Novosibirsk State Theatre is a big institution indeed, and yet, tours to Siberia are not in the habit of stars like Anna Netrebko, who was mostly seen on the stage of Bolshoi or Mariinsky. And while the press were screaming about the cancelation, gazeta.ru and a few media from Sankt-Peterburg noted one more interesting fact — the Mariinsky Theater has not questioned Netrebko’s participation in “The Stars of the White Nights” after any of her statements. 

Every summer, the Mariinsky Theatre traditionally hosts a major festival, the “Stars of the White Nights,” conducted by Putin supporter (and supported) Valery Gergiev. The festival program includes premieres, grand symphony concerts, chamber music masterpieces, and the best opera and ballet productions in the repertoire of the theatre. 

This event is not the one Netrebko would like to lose and also, the one that should have been canceled first of all and with great publicity to emphasize the Russian authorities’ refusal to have any engagement with the singer. But two more months before the festival leave enough space in this game for either to forgive the artist or use this cancelation to confirm (slowly and consistently) Netrebko’s break with the Russian authorities. 

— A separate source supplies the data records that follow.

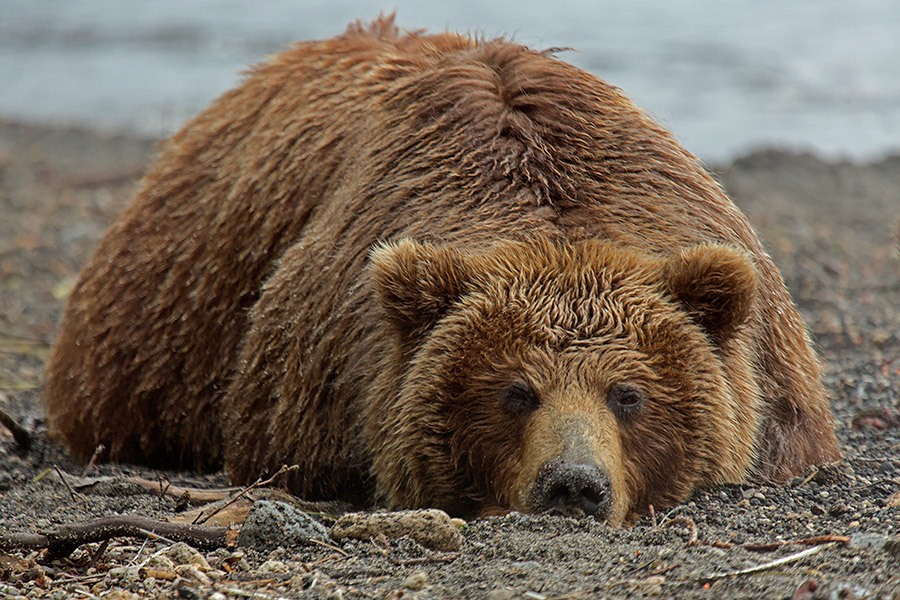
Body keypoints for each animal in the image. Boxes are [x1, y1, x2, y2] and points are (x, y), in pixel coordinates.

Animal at [42, 16, 840, 524]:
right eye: (515, 392)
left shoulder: (776, 389)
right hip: (157, 330)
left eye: (629, 395)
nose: (573, 485)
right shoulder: (313, 384)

An aggressive appeal to deny the singer of her titles in the State Duma seems an even less reliable signal. Today, Russian politics find its true mission in either praising Putin or pointing out and threatening enemies of the state as loudly as possible in the best traditions of the Central Committee of the Communist Party of the Soviet Union.

Today’s wars are not like the wars of the past. They seem to collect all the most terrible features over centuries and upgrade them with modern technology. However, opera art (at least in Russia) seems to be stuck in the Soviet tradition and today, we see how one of the greatest sopranos of our time explores the rules of living in a bipolar world. The artist’s actions don’t look clever and confident, and so far it’s only clear that she’s trying to sit in two chairs at the same time.

And I could try to predict the result, but I don’t think I should. Any prediction I would base on logic, laws, and morality, but the only thing I know today for sure is that twenty-first-century politics doesn’t work this way.

However, one thing I do know for sure is that the 21st-century opera is still stuck in politics up to its neck.